People frequently have detailed dreams of future events, to which I devoted an entire book, The Power of Premonitions. Premonitions involve mind functioning outside the present, without temporal boundaries. This is a frequent feature of minds that are spatially united.

Near-death experiences are also a portal to the One Mind. Some 15 million Americans have experienced an NDE. The hallmark of the experience is a sense of joyful oneness with all there is — an awareness that is so profound that their life is transformed following recovery.

In all, there are six areas of consciousness research in which studies have been replicated in labs around the world, each area giving odds against chance of around a billion to one. 

  • Remote viewing
  • Random number generator influence
  • Global Consciousness Project
  • Presentiment
  • Precognition
  • Ganzfeld

The concept of the One Mind has been around for a long time. We can trace it back 3,000 years to the philosophy of ancient India, where it was called the Akashic Records. Plato recognized this idea, saying, “[H]uman nature was originally One and we were a whole.” It is echoed in the Hindu concept of the union of the human and the divine: tat tvam asi or “thou art that.” The experience of the One Mind in Zen is called satori. In the tradition of yoga, it’s called samadhi. In Sufism, it’s known as fana. In Christianity, it has been called Christ consciousness. Other terms include cosmic consciousness, illumination, awakening, enlightenment, and so on.

Ralph Waldo Emerson, the American transcendentalist philosopher, called the One-Mind concept the Over-Soul.
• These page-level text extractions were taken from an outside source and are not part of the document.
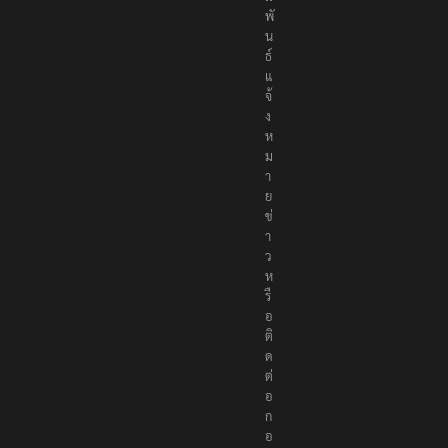
พั
น
ธ์
แ
จ้
ง
ห
ม
า
ย
ข่
า
ว
ห
รื
อ
ติ
ด
ต่
อ
ก
อ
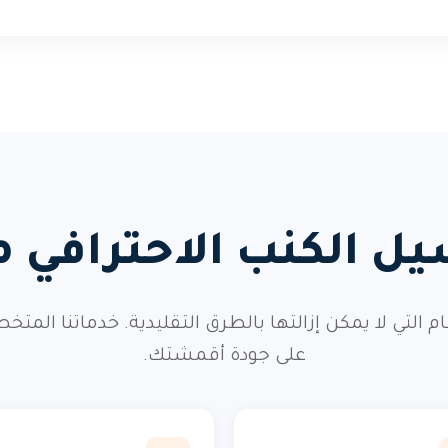
يل الكنب الاحترافي 
طعام التي لا يمكن إزالتها بالطرق التقليدية. خدماتن
على جودة أقمشتك.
William James, the founder of American psychology, was a proponent of a collective, unitary mind. Carl Jung, the Swiss psychologist, called the One Mind the collective unconscious.

Many great scientists in a variety of fields have endorsed the idea. It has surfaced in modern physics in the writings of Nobel Prize-winner Erwin Schrödinger, whose wave equations lie at the heart of quantum physics. The eminent physicist David Bohm also strongly supported the idea of a single, over-arching mind that includes all individual minds. So too did ecologist Gregory Bateson, as well as many other outstanding scientists. Countless numbers of creative artists and poets have also endorsed the idea.